An A+ record is an organically conceived masterpiece that repays prolonged listening with new excitement and insight. It is unlikely to be marred by more than one merely ordinary cut.
An A is a great record both of whose sides offer enduring pleasure and surprise. You should own it.
An A- is a very good record. If one of its sides doesn’t provide intense and consistent satisfaction, then both include several cuts that do.
[… further explanations, then …]
A D+ is an appalling piece of pimpwork or a thoroughly botched token of sincerity.
It is impossible to understand why anyone would buy a D record.
It is impossible to understand why anyone would release a D- record.
It is impossible to understand why anyone would cut an E+ record.
E records are frequently cited as proof that there is no God.
An E- record is an organically conceived masterpiece that repays repeated listening with a sense of horror in the face of the void. It is unlikely to be marred by one listenable cut.

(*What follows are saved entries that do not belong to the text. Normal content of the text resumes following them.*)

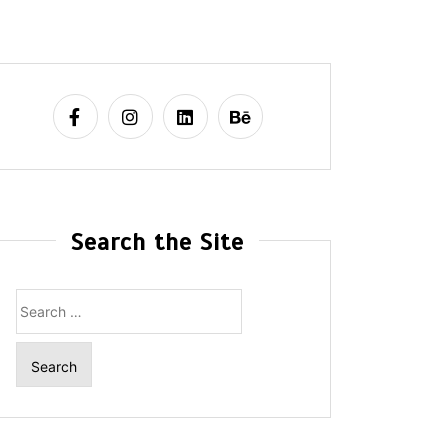
Search the Site
Search
for:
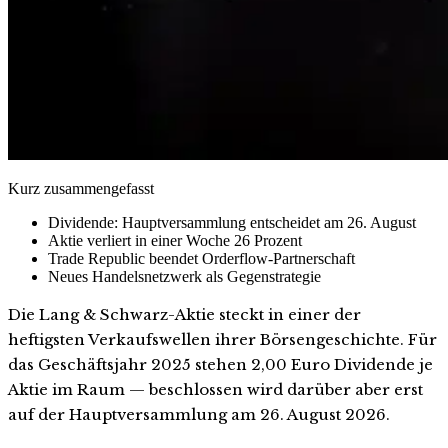
Kurz zusammengefasst
Dividende: Hauptversammlung entscheidet am 26. August
Aktie verliert in einer Woche 26 Prozent
Trade Republic beendet Orderflow-Partnerschaft
Neues Handelsnetzwerk als Gegenstrategie
Die Lang & Schwarz-Aktie steckt in einer der
heftigsten Verkaufswellen ihrer Börsengeschichte. Für
das Geschäftsjahr 2025 stehen 2,00 Euro Dividende je
Aktie im Raum — beschlossen wird darüber aber erst
auf der Hauptversammlung am 26. August 2026.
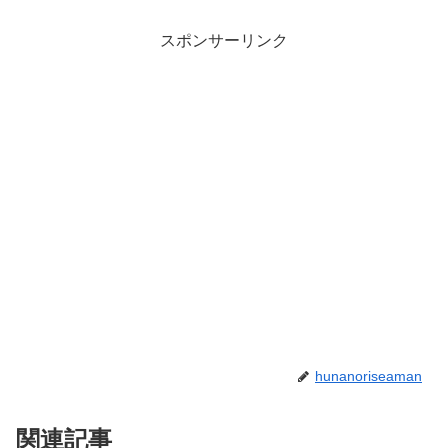
スポンサーリンク
hunanoriseaman
関連記事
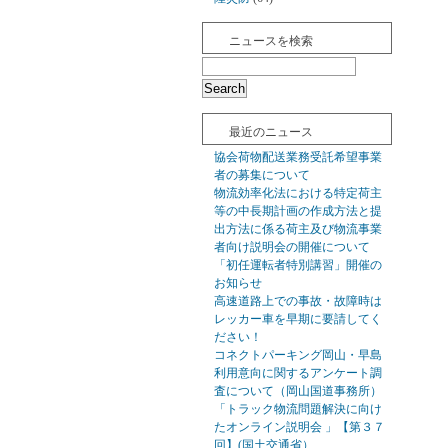
ニュースを検索
最近のニュース
協会荷物配送業務受託希望事業
者の募集について
物流効率化法における特定荷主
等の中長期計画の作成方法と提
出方法に係る荷主及び物流事業
者向け説明会の開催について
「初任運転者特別講習」開催の
お知らせ
高速道路上での事故・故障時は
レッカー車を早期に要請してく
ださい！
コネクトパーキング岡山・早島
利用意向に関するアンケート調
査について（岡山国道事務所）
「トラック物流問題解決に向け
たオンライン説明会 」【第３７
回】(国土交通省）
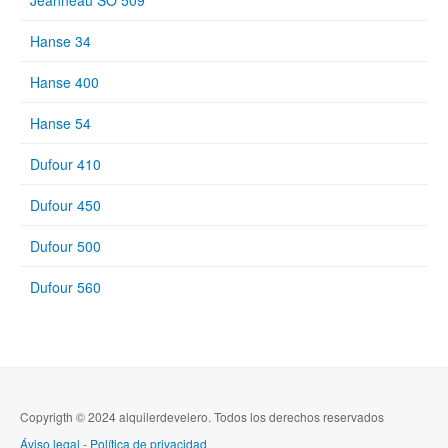
Jeanneau SO 509
Hanse 34
Hanse 400
Hanse 54
Dufour 410
Dufour 450
Dufour 500
Dufour 560
Copyrigth © 2024 alquilerdevelero. Todos los derechos reservados
Áviso legal
-
Política de privacidad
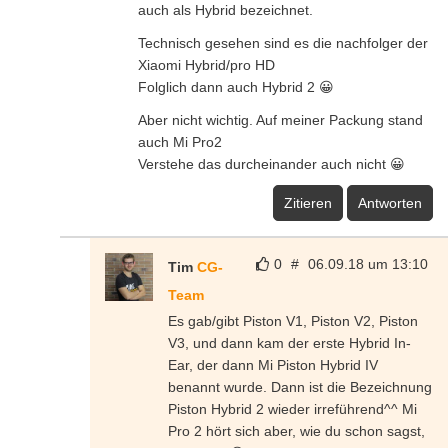
auch als Hybrid bezeichnet.
Technisch gesehen sind es die nachfolger der
Xiaomi Hybrid/pro HD
Folglich dann auch Hybrid 2 😀
Aber nicht wichtig. Auf meiner Packung stand
auch Mi Pro2
Verstehe das durcheinander auch nicht 😀
Zitieren
Antworten
0
#
06.09.18 um 13:10
Tim
CG-
Team
Es gab/gibt Piston V1, Piston V2, Piston
V3, und dann kam der erste Hybrid In-
Ear, der dann Mi Piston Hybrid IV
benannt wurde. Dann ist die Bezeichnung
Piston Hybrid 2 wieder irreführend^^ Mi
Pro 2 hört sich aber, wie du schon sagst,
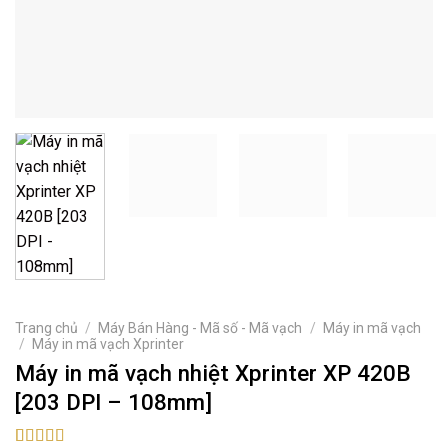
Trang chủ
/
Máy Bán Hàng - Mã số - Mã vạch
/
Máy in mã vạch
/
Máy in mã vạch Xprinter
Máy in mã vạch nhiệt Xprinter XP 420B
[203 DPI – 108mm]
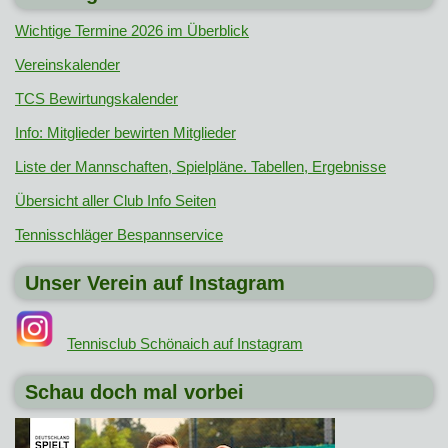
Wichtige Termine 2026 im Überblick
Vereinskalender
TCS Bewirtungskalender
Info: Mitglieder bewirten Mitglieder
Liste der Mannschaften, Spielpläne. Tabellen, Ergebnisse
Übersicht aller Club Info Seiten
Tennisschläger Bespannservice
Unser Verein auf Instagram
Tennisclub Schönaich auf Instagram
Schau doch mal vorbei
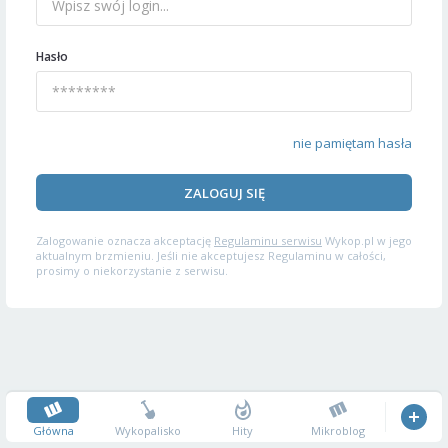
Hasło
nie pamiętam hasła
ZALOGUJ SIĘ
Zalogowanie oznacza akceptację
Regulaminu serwisu
Wykop.pl w jego
aktualnym brzmieniu. Jeśli nie akceptujesz Regulaminu w całości,
prosimy o niekorzystanie z serwisu.
Główna
Wykopalisko
Hity
Mikroblog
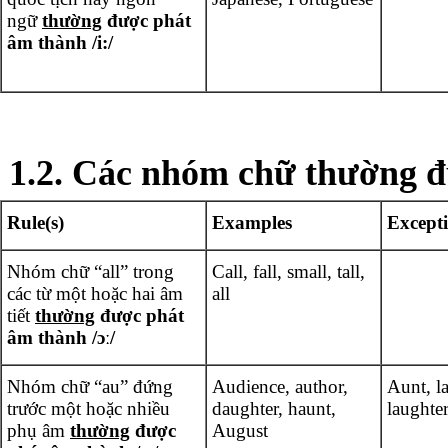
ngữ
thường
được phát
âm thành /i:/
1.2. Các nhóm chữ thường đ
Rule(s)
Examples
Except
Nhóm chữ “all” trong
Call, fall, small, tall,
các từ một hoặc hai âm
all
tiết
thường
được phát
âm thành /ɔː/
Nhóm chữ “au” đứng
Audience, author,
Aunt, l
trước một hoặc nhiều
daughter, haunt,
laughte
phụ âm
thường
được
August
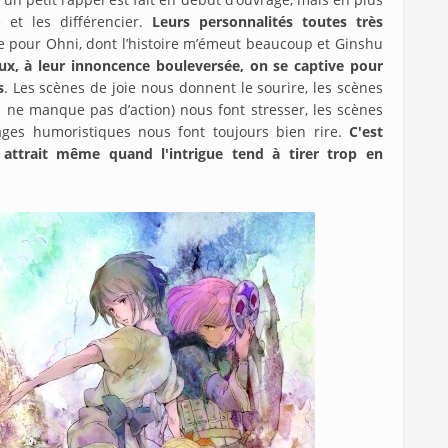
 et les différencier.
Leurs personnalités toutes très
ce pour Ohni, dont l’histoire m’émeut beaucoup et Ginshu
ux, à leur innoncence bouleversée, on se captive pour
s
. Les scènes de joie nous donnent le sourire, les scènes
i ne manque pas d’action) nous font stresser, les scènes
ges humoristiques nous font toujours bien rire.
C'est
 attrait même quand l'intrigue tend à tirer trop en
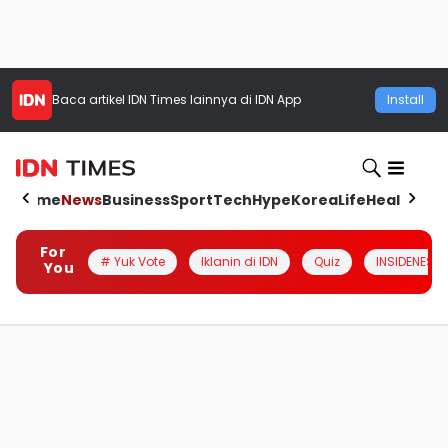
Baca artikel
IDN Times
lainnya di IDN App
Install
Home
News
Business
Sport
Tech
Hype
Korea
Life
Health
Aut
For
# Yuk Vote
Iklanin di IDN
Quiz
INSIDENESIA
You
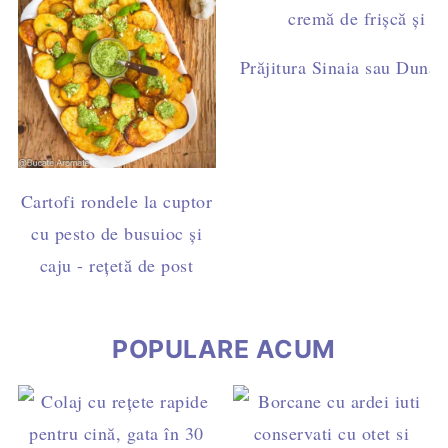
Prăjitura Sinaia sau Dunăre
Cartofi rondele la cuptor
cu pesto de busuioc și
caju - rețetă de post
POPULARE ACUM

If every critic — ala Ebert, in his way — would disclose the yardstick by which he generates the “stars,” “thumbs,” or “Little Man” of his reviews, it would go a long way toward educating readers; as well as, I’d argue, potentially helping revive the increasingly one-star interest in professional arts criticism.
It’s not that people aren’t interested in hearing what anointed “experts” have to say about a given movie, CD, book, or what have you. And, it’s not even that the lumpenconsumertariat requires that everything be reduced to a pre-chewed paste about buying decisions.
But, disclosing the fahrenheit, celsius, or kelvin of a given reviewer’s mercury would make it much easier for readers to understand how closely a critic’s cognition maps to their own.
Because, by itself, a thumb is really just a decisive finger. And, by itself, a finger almost always benefits from a little extra context.